China approaches $1 trillion trade surplus as Donald Trump makes a comeback

Edited By: Hanshika Ujlayan
New Delhi Updated: Nov 12, 2024, 12:59 PM(IST)

China economy Photograph:( Reuters )

Story highlights

China’s trade surplus is on track to hit a fresh record high this year, increasingly leaving it on a collision course with some of the world’s biggest economies by increasing an imbalance in global commerce that risks provoking President-elect Donald Trump and his much discussed tariffs, according to a detailed report by Bloomberg.

China’s trade surplus is on track to hit a fresh record high this year, increasingly leaving it on a collision course with some of the world’s biggest economies by increasing an imbalance in global commerce that risks provoking President-elect Donald Trump and his much-discussed tariffs, according to a detailed report by Bloomberg.

The difference between Chinese exports and imports will reach $1 trillion

The total difference between Chinese exports and imports is set to reach almost $1 trillion if it continues to widen at the same pace as it has in the year to date, according to Bloomberg calculations. Further, the goods trade surplus soared to $785 billion in the first 10 months, according to data released last week, the highest on record for that period and an increase of almost 16 per cent from 2023, the Bloomberg report explained further.

“With Chinese export prices still falling, export volume growth was enormous,” Brad Setser, a senior fellow at the Council on Foreign Relations, said on X. “The overall story is of an economy that is again growing off exports.”

China has been relying more on exports to compensate for the weakness of domestic demand that Beijing has only recently tried to redress by injecting stimulus into the economy.

The increasingly lopsided picture has generated pushback from a growing number of countries, and the new Trump administration is likely to impose tariffs that would reduce the flow of exports to the US. Countries from South America to Europe have already raised tariff barriers against Chinese goods such as steel and electric vehicles.

Expert views on the possibility of a US-China trade war

Sachchidanand Shukla, Group Chief Economist, Larsen & Toubro, in a recent LinkedIn post, stated that:

“What timing! A ~$1 trn Chinese trade surplus being reported is like poking Trump in the eye as he gets ready to take charge as President again - this headline is sure to draw retaliation sooner than later from him.”

“Importantly, such a huge imbalance in global trade & commerce will also invite global Ire.”

“So folks, fasten your seat belts for the coming trade & currency wars...”

Foreign companies are pulling out money from China

Foreign companies are also pulling money from China, with foreign direct investment liabilities dropping in the first nine months of the year, according to data released on Friday. Should the decline continue for the rest of the year, it would be the first annual net outflow in FDI since at least 1990, when comparable data begins.
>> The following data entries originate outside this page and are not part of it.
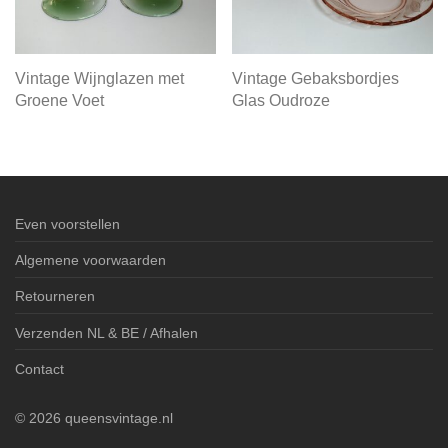
Vintage Wijnglazen met
Vintage Gebaksbordjes
Groene Voet
Glas Oudroze
Even voorstellen
Algemene voorwaarden
Retourneren
Verzenden NL & BE / Afhalen
Contact
©
2026
queensvintage.nl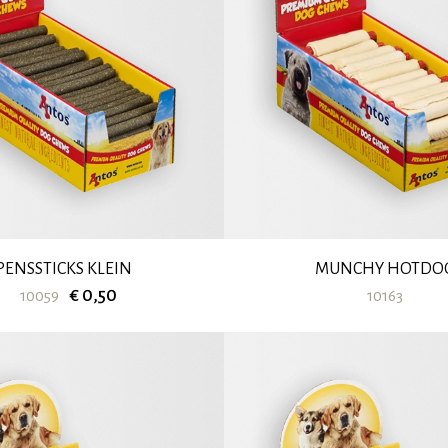
PENSSTICKS KLEIN
MUNCHY HOTDO
€ 0,50
10059
10163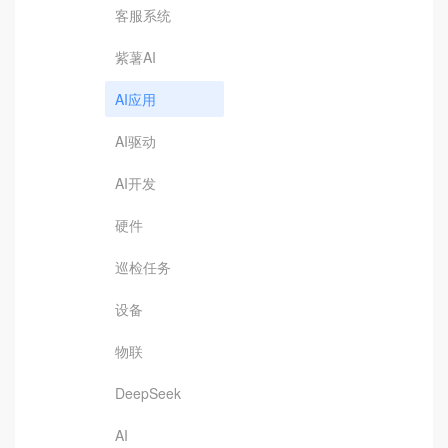
客服系统
紫薯AI
AI应用
AI驱动
AI开发
硬件
巡检任务
设备
物联
DeepSeek
AI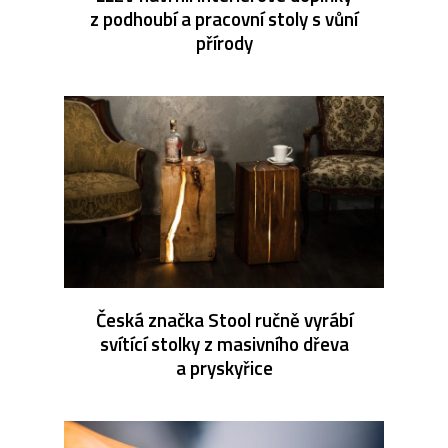
z podhoubí a pracovní stoly s vůní
přírody
Česká značka Stool ručně vyrábí
svítící stolky z masivního dřeva
a pryskyřice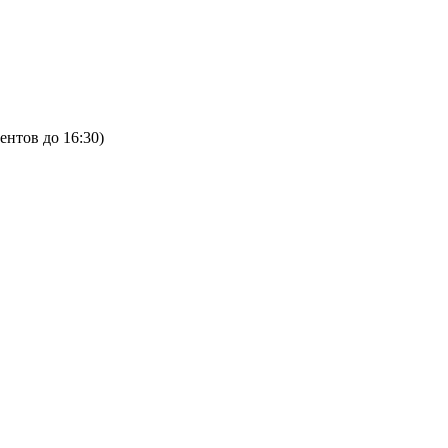
ентов до 16:30)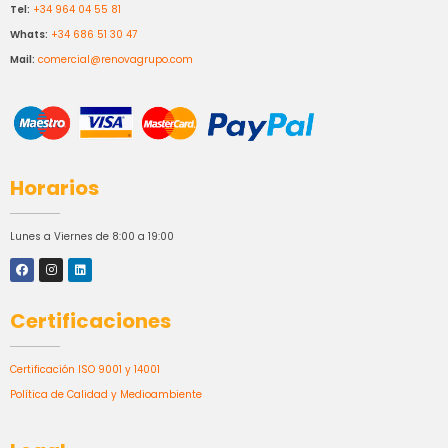
Tel:
+34 964 04 55 81
Whats:
+34 686 51 30 47
Mail:
comercial@renovagrupo.com
Horarios
Lunes a Viernes de 8:00 a 19:00
Certificaciones
Certificación ISO 9001 y 14001
Política de Calidad y Medioambiente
The response from Beijing so far has been to promise more support for companies, with the state council announcing Friday it would lift financial support to industries to promote stable foreign trade growth, foster economic development, and stabilize employment.

Chinese companies have been ramping up their export performance over the past few years. By contrast, the slowing economy, increasing electrification and rising replacement of foreign manufactured goods with domestic alternatives are suppressing demand for imports.

The result in October was the third-widest surplus in history that came just below June’s record. The trade surplus calculated in yuan hit 5.2 per cent of nominal gross domestic product in the first nine months of this year, the highest since 2015 and well above the average level for the last decade.

The surplus with the US rose 4.4 per cent so far this year from the same period last year. It increased 9.6 per cent with the European Union and jumped almost 36 per cent with the 10 Southeast Asian nations in ASEAN, the latest data shows, added the Bloomberg report further.

Imbalances are also growing in many other nations. China now exports more goods to almost 170 countries and economies than it buys from them, the most since 2021. A currency war may be brewing as well. India’s central bank has said it’s ready to let the rupee weaken if China lets the yuan drop to counter US tariffs.

A falling yuan would make Chinese exports cheaper and could further widen the surplus with India, which hit $85 billion so far this year, 3 per cent higher than in 2023 and more than double the level five years ago.

Market participants and investors will follow these developments carefully. These developments will help them make better and more informed investment decisions.